= Beginning of Section =

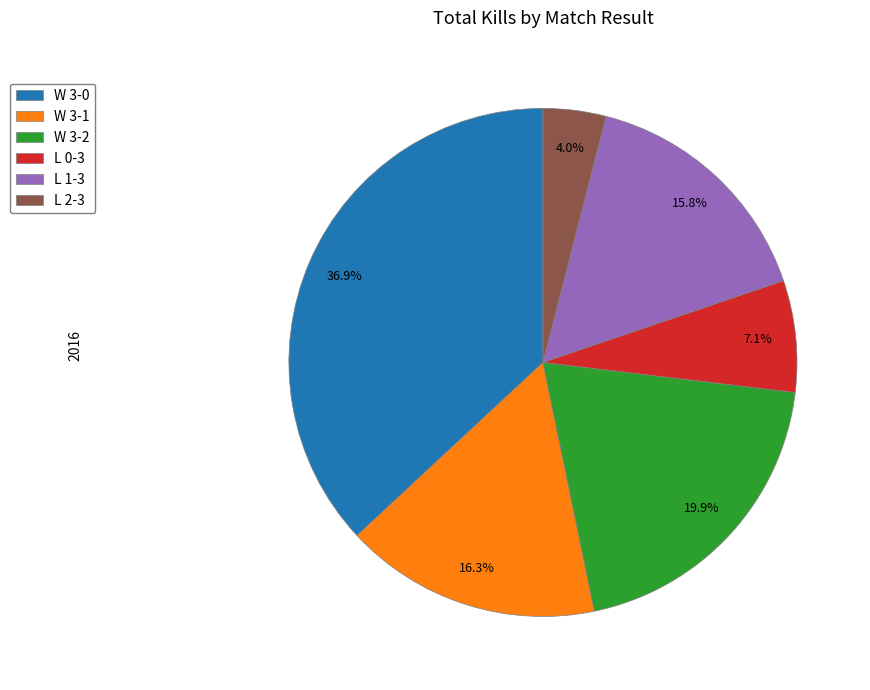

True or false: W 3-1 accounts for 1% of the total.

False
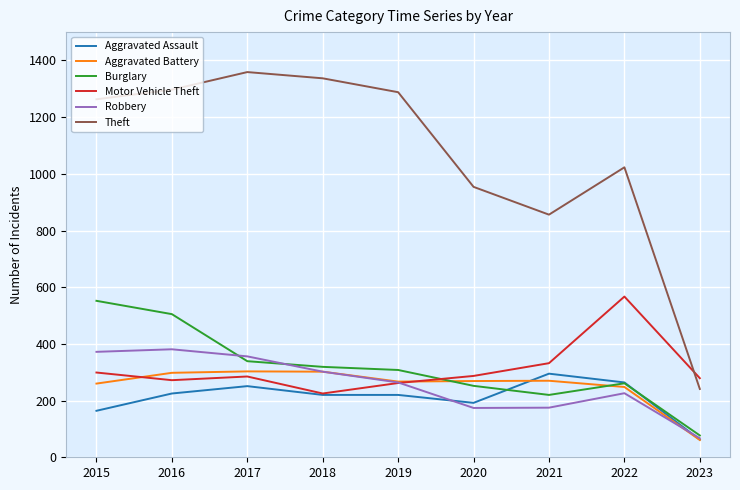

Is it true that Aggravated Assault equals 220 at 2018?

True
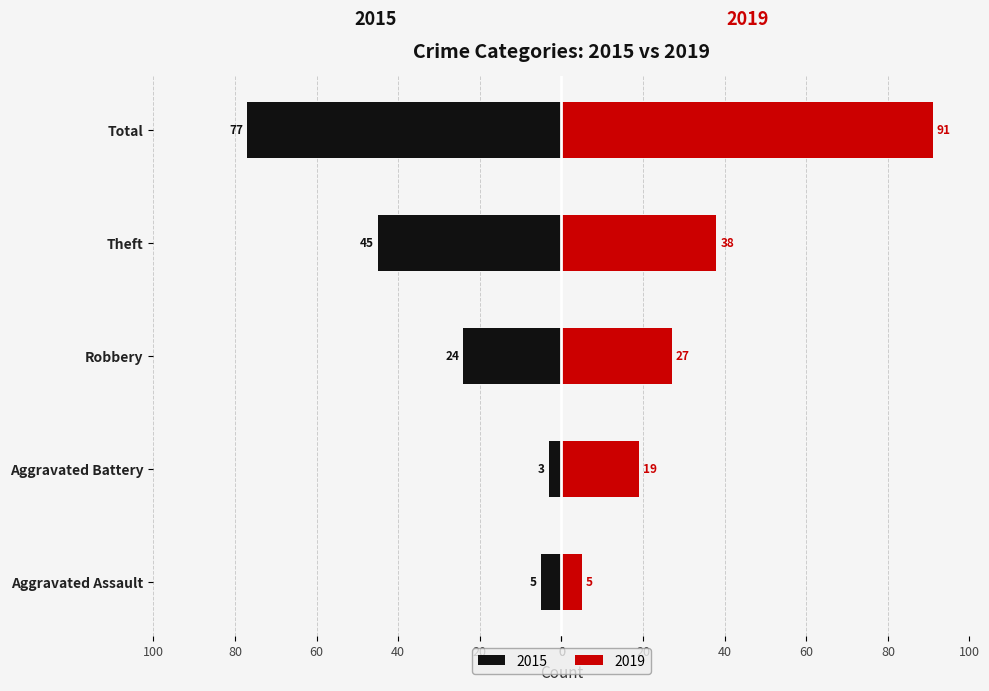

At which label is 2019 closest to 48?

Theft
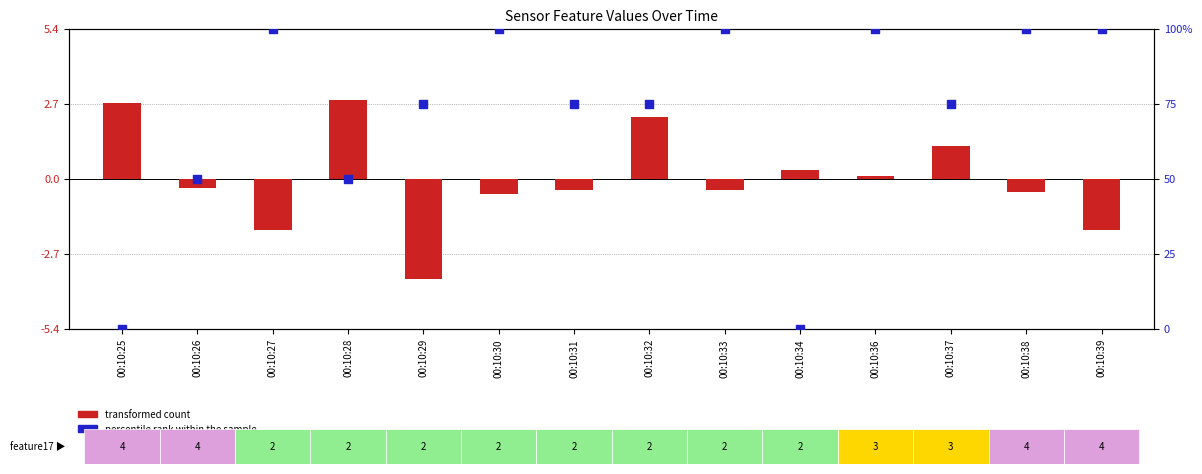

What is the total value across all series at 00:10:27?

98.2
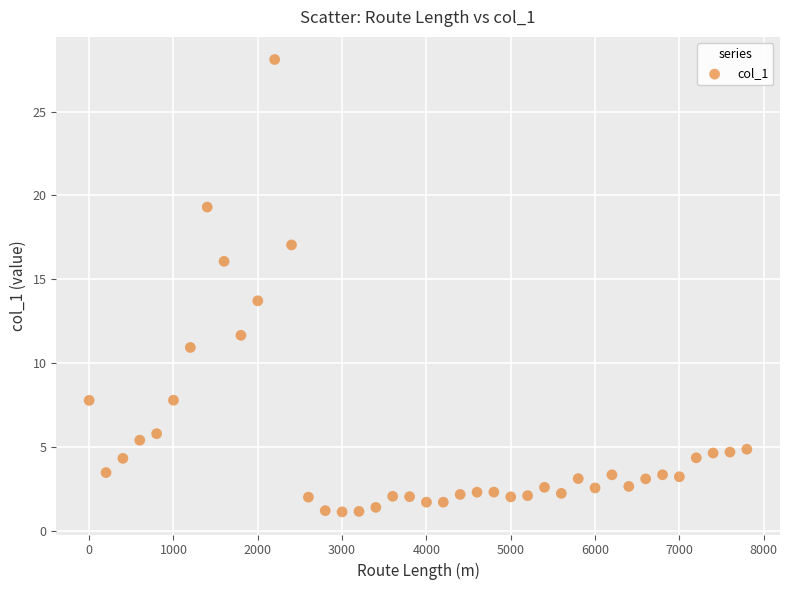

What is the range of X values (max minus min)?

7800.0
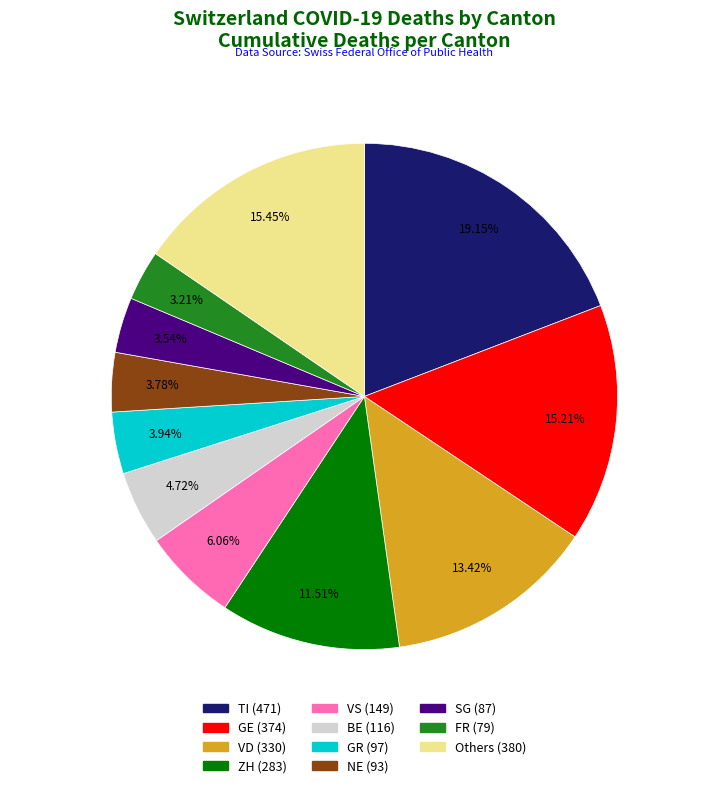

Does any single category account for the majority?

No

= End of Section =

Can you lay out the material above as a Markdown table with the columns "Row" and "Line", numbering each line and skipping both blank lines and the pictures?

| Row | Line |
|---|---|
| 1 | True or false: W 3-1 accounts for 1% of the total. |
| 2 | False |
| 3 | Is it true that Aggravated Assault equals 220 at 2018? |
| 4 | True |
| 5 | At which label is 2019 closest to 48? |
| 6 | Theft |
| 7 | What is the total value across all series at 00:10:27? |
| 8 | 98.2 |
| 9 | What is the range of X values (max minus min)? |
| 10 | 7800.0 |
| 11 | Does any single category account for the majority? |
| 12 | No |